Configuration

The Accio agent accepts a large number of configuration options, which are specified through command-line arguments. As such, all the options are specified either directly in the command-line, or inside a startup script (such as a Shell script, or a systemd configuration file).

A typical command to start the agent looks like:

java $JAVA_OPTS -jar /opt/accio-gateway.jar $ACCIO_OPTS

where JAVA_OPTS contains the flags used to tune the JVM and ACCIO_OPTS contains the Accio-specific flags.

JVM configuration

First of all, because Accio runs on the JVM, it is particularly important to configure it correctly. The exact settings are dependent on your machine and the expected workload. As a starting point, we recommend:

  • The initial (-Xms) and maximum (-Xmx) heap size should be identical to prevent heap resizing.
  • Either -XX:+UseConcMarkSweepGC or -XX:+UseG1GC -XX:+UseStringDeduplication are sane defaults for the garbage collector.
  • -Djava.net.preferIPv4Stack=true makes sense in most cases.

Tuning the JVM is a rather complex topic, and a science in itself. The interested reader will find a lot of materials on the Web.

Network configuration

By default, the agent binds itself to all interfaces and listens on the 9999 port, while the administrative interface listens on the 9990 port. You may explicitly specify those ports and interfaces with the -thrift.port and -admin.port flags. They take as argument a hostname and a port number, delimited by a colon. The hostname may be left empty to bind on all interfaces.

For example, to bind the admin interface on localhost, and make the agent listen on port 8080 on all interfaces, you would use the following flags:

-thrift.port=:8080
-admin.port=127.0.0.1:9990

Storage configuration

The runtime information about workflows and runs is persisted inside a storage. Accio comes with several implementations for the storage, among which only one can be active. The storage type is configured with the -storage flag. By default, an in-memory storage is used, which means that the data is lost once the server stops. You may certainly want to switch to a more durable alternative, such as a MySQL database. The description of all available storages and their respective configuration is available on the dedicated page.

Scheduler configuration

The scheduler is in charge of launching and monitoring the execution of tasks contained inside runs. The tasks are launched via the executor, which is a small executable in charge of parsing the information about the task to execute, instantiate the corresponding operator, execute it and write the result into a file.

The executor indeed obeys to a simple contract: it receives two command-line arguments:

  • the first one is an encoded representation of the task to execute.
  • the second one is the path to a file where to write the result.

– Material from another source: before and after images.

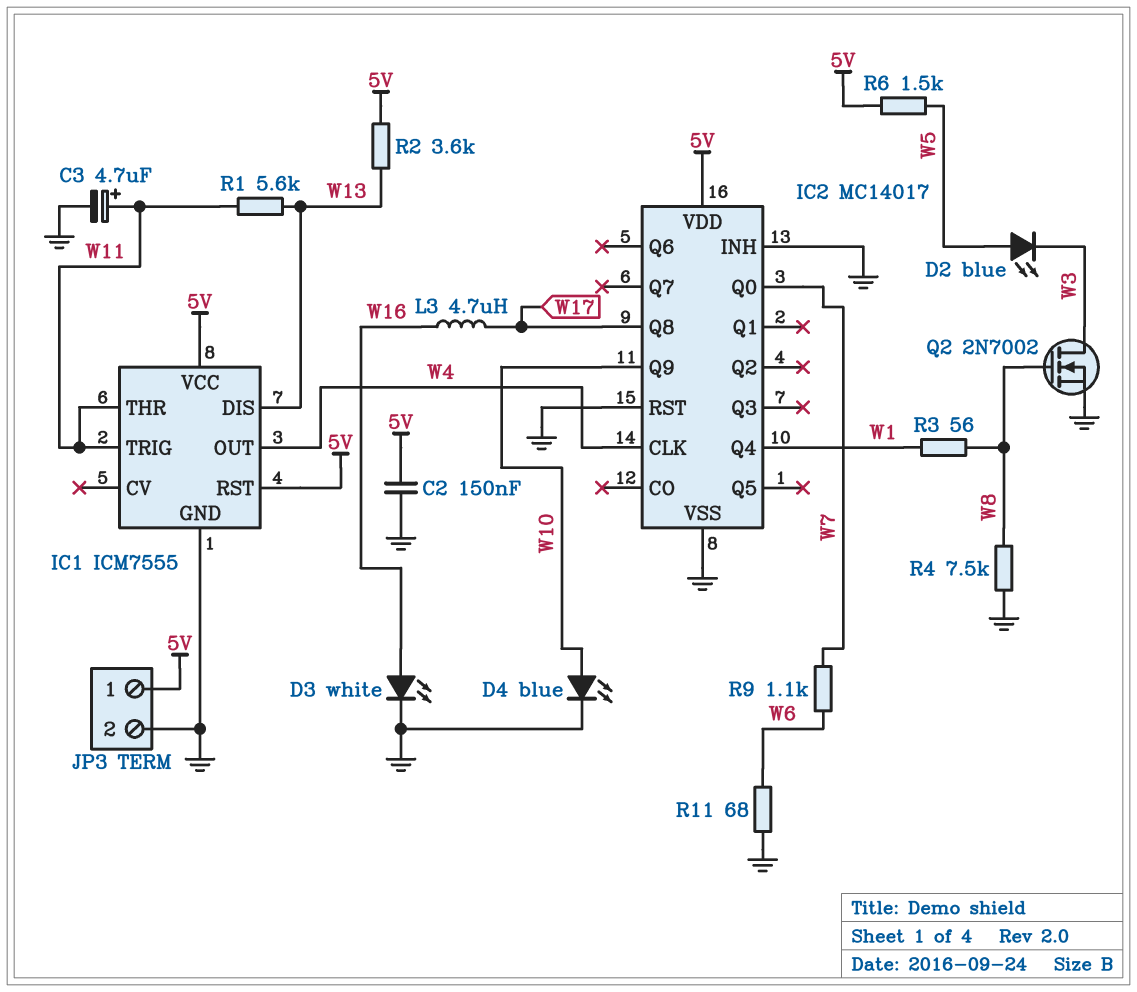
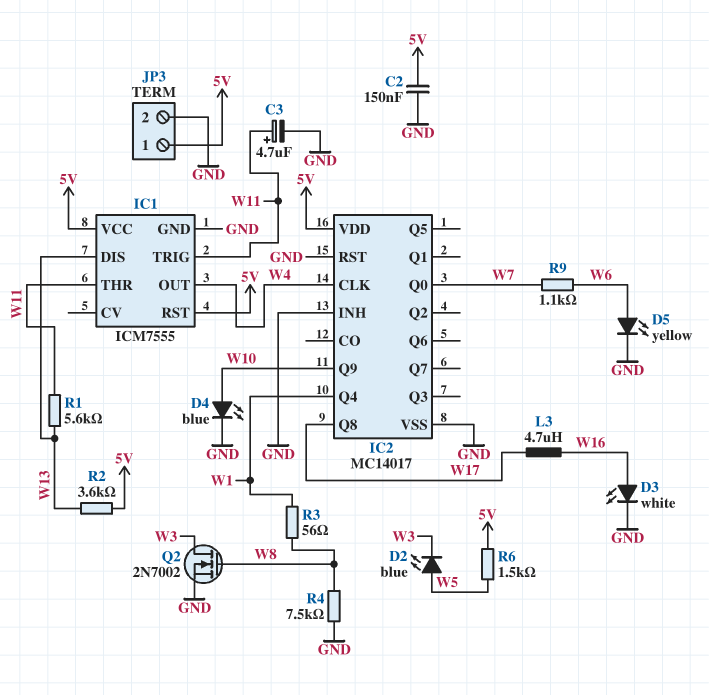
D5: none -> LED yellow (A W6, K GND)
R11: 68 (GND, W6) -> none

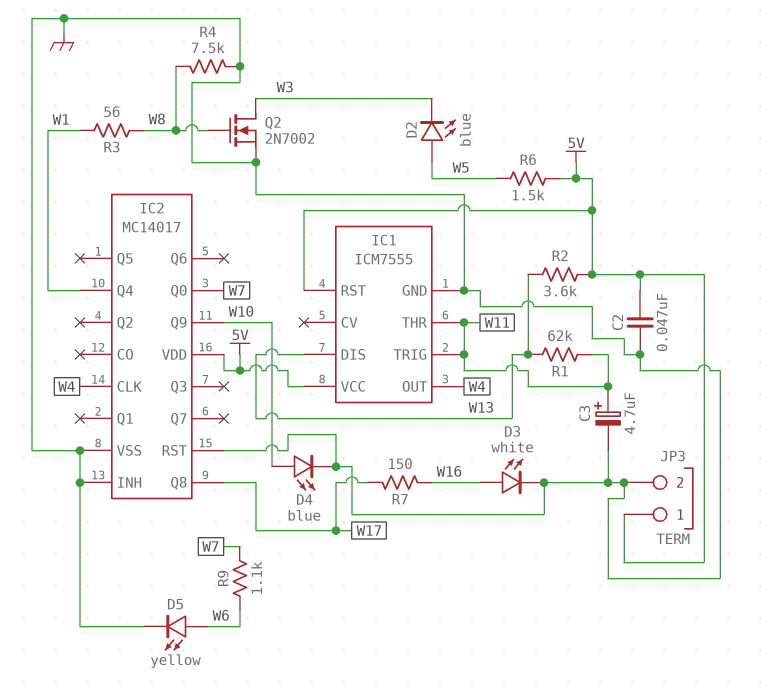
C2: 150nF (5V, GND) -> 47nF (5V, GND)
L3: 4.7uH (W16, W17) -> none
R1: 5.6k (W11, W13) -> 62k (W11, W13)
R7: none -> 150 (W16, W17)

The task to execute is represented as the Task Thrift structure, which is then encoded by the Thrift binary protocol and finally base64-encoded and received as the first argument. The result is represented as the OpResult Thrift structure, which is then encoded by the Thrift binary protocol and stored in the output file specified as the second argument. The Thrift structures manipulated by Accio are defined in the api.thrift file.

The location of the executor is specified by the -executor_uri flag. Normally, it should point to the official Accio executor, e.g.:

-executor_uri=/opt/accio-executor.jar

Accio comes with several implementation for the scheduler, among which only one can be active. The scheduler type is configured with the -scheduler flag. The description of all available storages and their respective configuration is available on the dedicated page.